He should fit in pretty well with this Liverpool side, then. It has been hard to see ways for Klopp to improve a team which in the last 20 months has achieved European, World and English glory, but the addition of a genuinely top-class midfielder, a player of vision, touch and unrivalled footballing intelligence, should do the trick.

Klopp has long been an admirer, speaking publicly about Thiago when signing Naby Keita from RB Leipzig in 2017. Those two, he said, were the best two midfielders in the Bundesliga at that point. Now they will be lining up alongside each other at Anfield – a mouth-watering prospect.

As for FSG, well this represents a step away from their long-established transfer policy. Their modus operandi since arriving on Merseyside a decade ago has been to target young, up-and-coming talents. They don’t buy stars, they make them. 
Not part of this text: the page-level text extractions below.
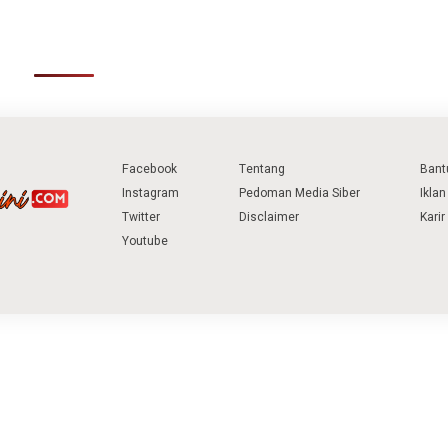
Facebook
Tentang
Bant
Instagram
Pedoman Media Siber
Iklan
Twitter
Disclaimer
Karir
Youtube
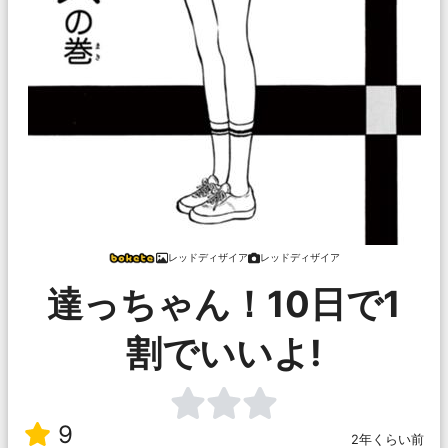
レッドディザイア
レッドディザイア
達っちゃん！10日で1
割でいいよ!
9
2年くらい前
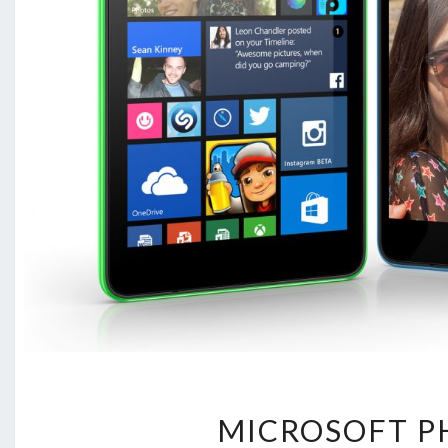
MICROSOFT P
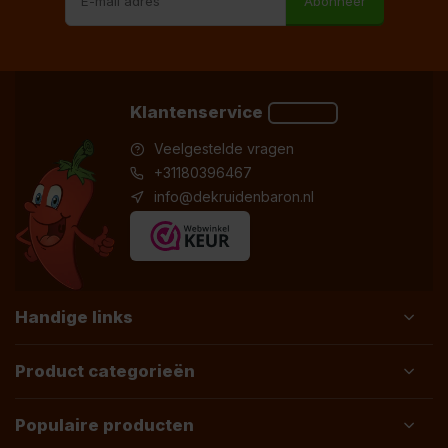
Abonneer
Klantenservice
Veelgestelde vragen
+31180396467
info@dekruidenbaron.nl
Handige links
Product categorieën
Populaire producten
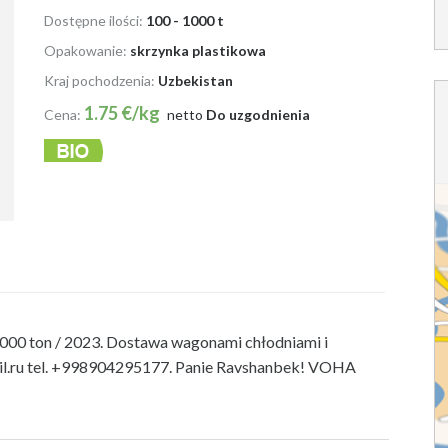
Dostępne ilości:
100 - 1000 t
Opakowanie:
skrzynka plastikowa
Kraj pochodzenia:
Uzbekistan
1.75 €/kg
Cena:
netto
Do uzgodnienia
000 ton / 2023.
Dostawa wagonami chłodniami i
.ru
tel. +998904295177. Panie Ravshanbek! VOHA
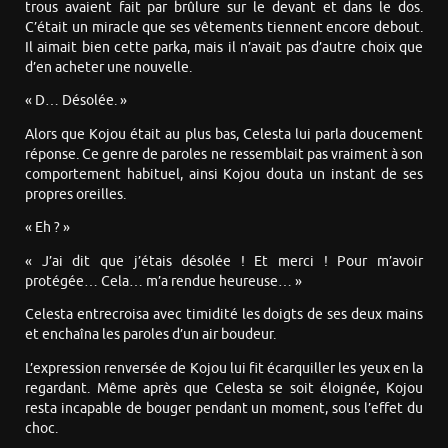
trous avaient fait par brûlure sur le devant et dans le dos.
C’était un miracle que ses vêtements tiennent encore debout.
Il aimait bien cette parka, mais il n’avait pas d’autre choix que
d’en acheter une nouvelle.
« D… Désolée. »
Alors que Kojou était au plus bas, Celesta lui parla doucement
réponse. Ce genre de paroles ne ressemblait pas vraiment à son
comportement habituel, ainsi Kojou douta un instant de ses
propres oreilles.
« Eh ? »
« J’ai dit que j’étais désolée ! Et merci ! Pour m’avoir
protégée… Cela… m’a rendue heureuse… »
Celesta entrecroisa avec timidité les doigts de ses deux mains
et enchaîna les paroles d’un air boudeur.
L’expression renversée de Kojou lui fit écarquiller les yeux en la
regardant. Même après que Celesta se soit éloignée, Kojou
resta incapable de bouger pendant un moment, sous l’effet du
choc.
Only twice since 2010 have they paid a transfer fee for a player over the age of 28 – and Rickie Lambert and Ragnar Klavan, between them, cost less than £9m (€10m/$11.6m).

Thiago is different, a player who will improve the starting XI as well as the squad, someone who can help the champions stay champions. 

According to Wayne Rooney, his capture means this season’s title race is “done”. Forget Chelsea, forget Manchester City, forget Rooney’s former club United.

“It’s a better signing than [Lionel] Messi going to Man City,” the former England captain said. 

Liverpool will hope Rooney’s prediction is correct. They’ve waited long enough to ‘announce Thiago’, now it’s time to enjoy him.